O PCP tinha uma opinião contrária bem como os que representavam uma linha que daria origem ao PS e outros democratas sem ortodoxia ideológica ou integração em grupos. Foi um requerimento meu que um médico, o Souto, também quis subscrever, que exaltou os ânimos mas pôs fim à discussão que penosamente se arrastava: “Pergunte-se à assistência se está esclarecida e, em caso afirmativo, passe-se à votação da lista proposta”. Gerou-se um burburinho. O requerimento foi execrado por uns e aplaudido pela maioria. O Fonseca Ferreira retaliou, demitindo-se da mesa logo que o requerimento foi admitido e lido. Os minoritários acusaram de antidemocráticos o requerimento e a lista. Discordavam da forma e da composição e insistiam que as bases designassem os delegados. Eram particularmente visíveis os “anticorpos” ao Mário Sotomayor Cardia, que integrava a lista. Sem consenso, a disputa deslocou-se para os aspectos formais da votação: por maioria simples ou qualificada (dois terços).

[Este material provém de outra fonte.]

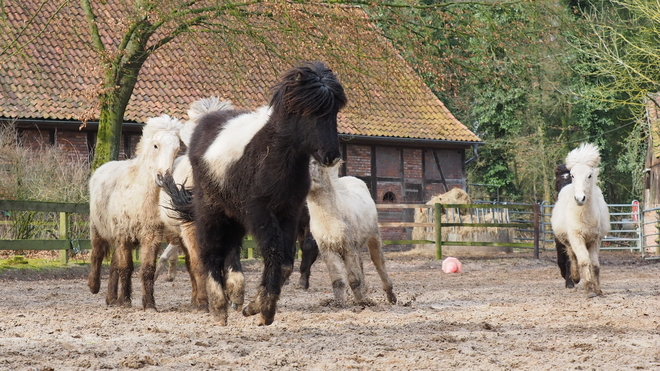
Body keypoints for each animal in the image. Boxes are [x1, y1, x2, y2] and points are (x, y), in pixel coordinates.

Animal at [88, 115, 183, 310]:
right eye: (156, 145)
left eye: (177, 149)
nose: (164, 178)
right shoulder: (123, 234)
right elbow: (126, 267)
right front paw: (125, 301)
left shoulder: (151, 236)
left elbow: (147, 269)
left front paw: (149, 304)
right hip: (98, 230)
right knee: (97, 255)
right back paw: (95, 287)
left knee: (114, 263)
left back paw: (111, 298)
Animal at [306, 159, 398, 306]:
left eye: (314, 162)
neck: (331, 220)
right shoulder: (328, 249)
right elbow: (337, 281)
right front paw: (338, 303)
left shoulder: (349, 247)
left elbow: (354, 280)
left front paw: (361, 303)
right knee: (361, 264)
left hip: (373, 236)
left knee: (378, 261)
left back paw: (391, 297)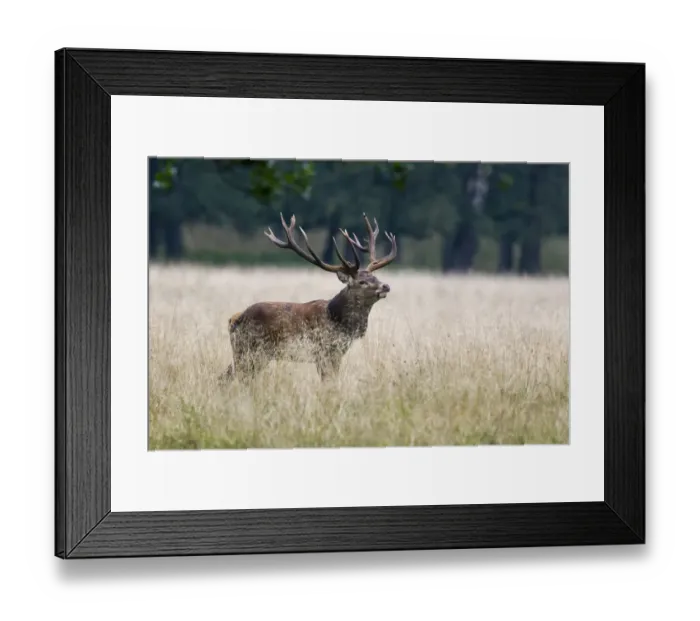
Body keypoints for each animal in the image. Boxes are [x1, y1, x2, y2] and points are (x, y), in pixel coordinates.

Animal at [219, 212, 397, 382]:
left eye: (375, 277)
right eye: (362, 282)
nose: (386, 286)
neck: (338, 321)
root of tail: (233, 319)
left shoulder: (336, 353)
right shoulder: (324, 350)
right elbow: (328, 381)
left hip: (255, 353)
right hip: (248, 349)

O cansaço e a fome facilitaram a decisão, com cerca de 80% de braços no ar a favor da maioria simples e os mesmos a legitimarem depois a lista perante uma revoada de aplausos. Ao meu lado, Vasco da Gama Fernandes, um dos poucos que levaram farnel, entusiasmado, fez questão de me cumprimentar.
Estava realizado o 1.º Plenário de militantes da CDE com a PIDE/DGS distraída. Lindim Ramos deu por encerrados os trabalhos.